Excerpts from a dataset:
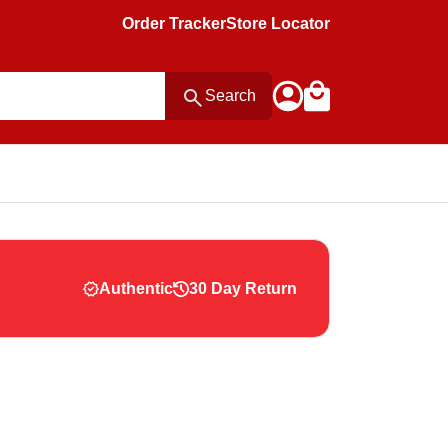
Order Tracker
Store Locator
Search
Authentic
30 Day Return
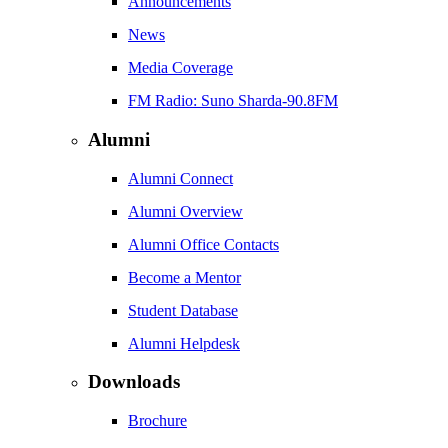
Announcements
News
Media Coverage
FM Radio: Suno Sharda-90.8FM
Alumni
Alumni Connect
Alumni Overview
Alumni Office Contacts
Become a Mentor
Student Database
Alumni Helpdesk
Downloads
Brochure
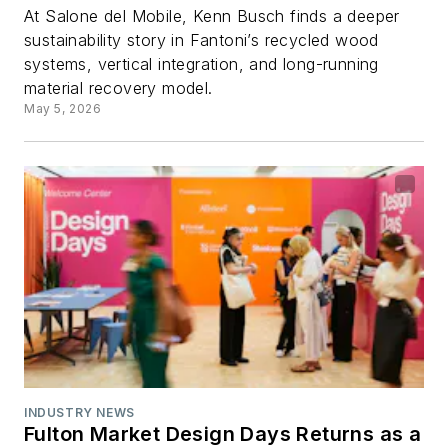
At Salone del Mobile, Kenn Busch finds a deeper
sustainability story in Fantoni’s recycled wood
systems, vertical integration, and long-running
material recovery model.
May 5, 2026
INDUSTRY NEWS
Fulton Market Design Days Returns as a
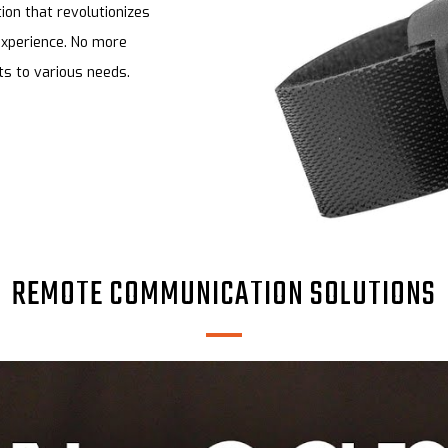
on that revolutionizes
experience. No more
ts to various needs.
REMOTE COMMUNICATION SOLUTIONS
==
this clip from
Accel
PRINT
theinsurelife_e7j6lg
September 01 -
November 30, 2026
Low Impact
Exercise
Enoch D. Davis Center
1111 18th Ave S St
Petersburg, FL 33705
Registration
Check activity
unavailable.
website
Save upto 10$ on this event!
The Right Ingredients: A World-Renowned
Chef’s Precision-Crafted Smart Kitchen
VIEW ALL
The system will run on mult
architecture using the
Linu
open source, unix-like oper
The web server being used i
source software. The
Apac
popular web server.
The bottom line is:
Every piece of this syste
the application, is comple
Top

- **Required work**: Among the entries above, tally each line with the string "source" and state that figure only.

- **Expected answer**: 2